---- TESTO DA LEGGERE

Il Jobs Act ha introdotto nell’ordinamento italiano un nuovo tipo di contratto a tempo indeterminato con costi di licenziamento crescenti in proporzione all’anzianità, abrogando al contempo la reintegrazione prevista dall’art 18 dello Statuto dei Lavorati per i licenziamenti senza giusta causa nelle imprese con più di 15 dipendenti.
A partire da una banca dati che segue nel tempo tutte le imprese private che hanno avuto per almeno un mese tra i 10 e i 20 dipendenti nel periodo 2013-16, documentiamo che questa riforma è stata associata ad un aumento della mobilità delle imprese e troviamo che l’introduzione del nuovo contratto ha aumentato le assunzioni nelle imprese con più di 15 dipendenti rispetto a quelle più piccole.
Troviamo anche un incremento delle trasformazioni di contratti a tempo determinato in contratti a tempo indeterminato e un aumento dei licenziamenti nelle grandi imprese rispetto a quelle più piccole. Questi risultati sono coerenti con le implicazioni di modelli di domanda dinamica di lavoro in presenza di regimi di protezione dell’impiego.
Il “Jobs Act” è stata la principale riforma varata nella scorsa legislatura. Il suo tratto distintivo è stato l’introduzione, a partire dal marzo 2015, del contratto a tutele crescenti per i nuovi assunti a tempo indeterminato. Questa riforma è stato varata in parallelo a una forte decontribuzione (fino a 24 mila euro in 3 anni) per ogni assunto a tempo indeterminato nel 2015 e valida per i successivi tre anni.
Degli effetti di questi interventi sul mercato del lavoro si è molto discusso in questi anni e molto rumore si è fatto in campagna elettorale. A livello aggregato, il periodo del jobs act (2015-2016 e 2017) è stato un triennio con forte crescita degli occupati. Secondo l’Istat tra il 2015 e il 2017 gli occupati sono cresciuti di circa 800 mila unità. Mentre il 2015 è stato all’insegna della crescita dei contratti a tempo indeterminato, i due anni successivi hanno visto una forte crescita dei contratti di lavoro a tempo determinato, cresciuti nel 2017 di 340 mila unità.

--------

» COSA FARE:
1. Rispondi a queste domande sul testo sul Jobs Act:
(a) Da quale mese e anno è stato introdotto il contratto a tutele crescenti?
(b) Quale periodo copre la banca dati usata per l'analisi?
(c) Di quante unità sono cresciuti gli occupati tra il 2015 e il 2017 secondo l'Istat?
2. Scrivi il seguito del testo sul Jobs Act, partendo dopo la sua ultima frase.
I record sono materiale a sé, distinto dal testo.

---- VOCI FORNITE

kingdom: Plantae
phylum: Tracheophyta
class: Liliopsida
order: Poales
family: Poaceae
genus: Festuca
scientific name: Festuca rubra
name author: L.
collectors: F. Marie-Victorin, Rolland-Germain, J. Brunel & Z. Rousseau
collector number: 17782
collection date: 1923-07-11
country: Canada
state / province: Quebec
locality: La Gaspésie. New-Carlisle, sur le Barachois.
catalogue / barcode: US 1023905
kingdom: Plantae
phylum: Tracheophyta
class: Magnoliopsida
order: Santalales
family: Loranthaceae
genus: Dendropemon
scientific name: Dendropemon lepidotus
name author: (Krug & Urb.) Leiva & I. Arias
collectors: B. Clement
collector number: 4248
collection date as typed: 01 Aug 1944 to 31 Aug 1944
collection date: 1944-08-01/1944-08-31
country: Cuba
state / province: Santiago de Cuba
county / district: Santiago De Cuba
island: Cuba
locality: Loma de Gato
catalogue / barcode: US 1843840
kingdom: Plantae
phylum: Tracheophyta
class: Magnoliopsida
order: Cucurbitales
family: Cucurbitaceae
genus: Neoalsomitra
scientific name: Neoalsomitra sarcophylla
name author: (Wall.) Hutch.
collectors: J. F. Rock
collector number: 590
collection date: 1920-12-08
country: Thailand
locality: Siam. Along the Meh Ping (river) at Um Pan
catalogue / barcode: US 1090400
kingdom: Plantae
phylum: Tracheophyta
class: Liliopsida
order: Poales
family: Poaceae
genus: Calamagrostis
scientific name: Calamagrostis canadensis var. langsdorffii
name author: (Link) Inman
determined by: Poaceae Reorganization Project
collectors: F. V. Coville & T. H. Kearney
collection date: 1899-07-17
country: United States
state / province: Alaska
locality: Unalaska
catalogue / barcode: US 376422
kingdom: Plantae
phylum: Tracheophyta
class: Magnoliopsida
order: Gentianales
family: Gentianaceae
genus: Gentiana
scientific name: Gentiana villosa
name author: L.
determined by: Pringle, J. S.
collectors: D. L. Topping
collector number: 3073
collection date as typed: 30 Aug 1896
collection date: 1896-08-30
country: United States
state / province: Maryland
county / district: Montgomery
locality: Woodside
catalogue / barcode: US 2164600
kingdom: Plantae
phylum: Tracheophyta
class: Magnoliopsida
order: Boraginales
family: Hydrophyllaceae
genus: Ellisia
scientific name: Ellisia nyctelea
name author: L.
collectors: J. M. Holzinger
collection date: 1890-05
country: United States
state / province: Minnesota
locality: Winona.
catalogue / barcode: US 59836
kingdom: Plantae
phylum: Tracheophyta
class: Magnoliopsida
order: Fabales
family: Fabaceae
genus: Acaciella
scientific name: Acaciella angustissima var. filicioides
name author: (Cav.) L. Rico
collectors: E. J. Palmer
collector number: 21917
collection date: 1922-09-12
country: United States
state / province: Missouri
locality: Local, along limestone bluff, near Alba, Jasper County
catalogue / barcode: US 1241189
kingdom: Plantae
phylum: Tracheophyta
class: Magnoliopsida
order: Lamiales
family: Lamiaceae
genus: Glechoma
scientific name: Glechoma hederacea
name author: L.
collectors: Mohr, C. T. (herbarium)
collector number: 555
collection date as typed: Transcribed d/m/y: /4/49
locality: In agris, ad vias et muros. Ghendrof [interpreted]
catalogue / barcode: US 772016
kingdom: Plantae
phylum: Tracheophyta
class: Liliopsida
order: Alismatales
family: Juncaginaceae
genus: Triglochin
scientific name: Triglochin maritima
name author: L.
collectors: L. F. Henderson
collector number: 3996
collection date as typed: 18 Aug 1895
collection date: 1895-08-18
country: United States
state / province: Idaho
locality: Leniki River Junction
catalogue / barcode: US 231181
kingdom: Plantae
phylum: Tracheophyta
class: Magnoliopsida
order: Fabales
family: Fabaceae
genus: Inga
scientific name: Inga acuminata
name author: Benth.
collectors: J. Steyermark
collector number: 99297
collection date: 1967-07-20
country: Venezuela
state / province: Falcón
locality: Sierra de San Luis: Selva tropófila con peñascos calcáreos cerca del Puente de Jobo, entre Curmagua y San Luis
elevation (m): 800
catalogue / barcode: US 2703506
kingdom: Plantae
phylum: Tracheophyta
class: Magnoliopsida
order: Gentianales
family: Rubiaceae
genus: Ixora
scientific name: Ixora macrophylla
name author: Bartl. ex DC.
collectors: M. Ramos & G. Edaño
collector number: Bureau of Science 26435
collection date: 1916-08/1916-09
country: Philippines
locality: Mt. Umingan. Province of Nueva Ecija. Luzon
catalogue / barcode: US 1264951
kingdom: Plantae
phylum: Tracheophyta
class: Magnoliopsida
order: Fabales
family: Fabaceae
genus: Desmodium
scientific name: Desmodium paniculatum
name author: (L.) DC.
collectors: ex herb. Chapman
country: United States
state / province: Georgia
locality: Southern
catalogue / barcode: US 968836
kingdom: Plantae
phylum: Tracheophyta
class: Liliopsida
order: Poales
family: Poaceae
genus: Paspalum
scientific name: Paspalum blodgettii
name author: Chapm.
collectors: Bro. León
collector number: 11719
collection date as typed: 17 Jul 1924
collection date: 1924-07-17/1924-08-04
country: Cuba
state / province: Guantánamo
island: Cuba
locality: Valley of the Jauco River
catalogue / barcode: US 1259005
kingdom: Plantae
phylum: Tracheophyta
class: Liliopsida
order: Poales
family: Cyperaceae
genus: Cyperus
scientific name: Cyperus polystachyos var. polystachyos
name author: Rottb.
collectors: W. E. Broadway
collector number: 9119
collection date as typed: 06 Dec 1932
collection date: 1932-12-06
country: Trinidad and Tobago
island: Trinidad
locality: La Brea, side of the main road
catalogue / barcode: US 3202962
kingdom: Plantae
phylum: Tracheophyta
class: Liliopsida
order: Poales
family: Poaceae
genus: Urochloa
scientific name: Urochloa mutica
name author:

--------

» RISPOSTE:
1.
(a) Da marzo 2015.
(b) Il periodo 2013-16.
(c) Di circa 800 mila unità.

2.
Gli effetti del contratto a tutele crescenti su assunzioni e licenziamenti possono essere studiati in modo rigoroso, a condizione di identificare i suoi effetti separatamente da quelli della decontribuzione per le nuove assunzioni.
Il disegno sperimentale può utilizzare la discontinuità esistente alla soglia dei 15 addetti, dovuta al fatto che il nuovo contratto a tutele crescenti ha reso più flessibili le assunzioni e i licenziamenti delle imprese con più di 15 addetti mentre ha lasciato pressoché invariati i costi di licenziamento per le imprese sotto la soglia dei 15 dipendenti.
Un recente nostro studio disponibile sul sito dell’INPS ha utilizzato le basi amministrative dell’Istituto di Previdenza per analizzare gli effetti del nuovo contratto tra il 2015 e il 2017.
Abbiamo selezionato tutte le imprese che tra gennaio 2013 e dicembre 2016 sono entrate almeno una volta nel corridoio tra 10 e 20 addetti. Si tratta di circa 220 mila imprese. Sono poi state seguite anche le carriere lavorative di tutti i 6,2 milioni di lavoratori che hanno lavorato in queste imprese, in modo tale da analizzare un database con più di 250 milioni di osservazioni.
Gli effetti del nuovo contratto sono scientificamente identificabili dal momento che oltre alla differenza tra imprese sopra e sotto la soglia, si può anche distinguere il comportamento delle imprese prima e dopo il 7 marzo 2015, il giorno in cui il contratto è stato introdotto in Italia.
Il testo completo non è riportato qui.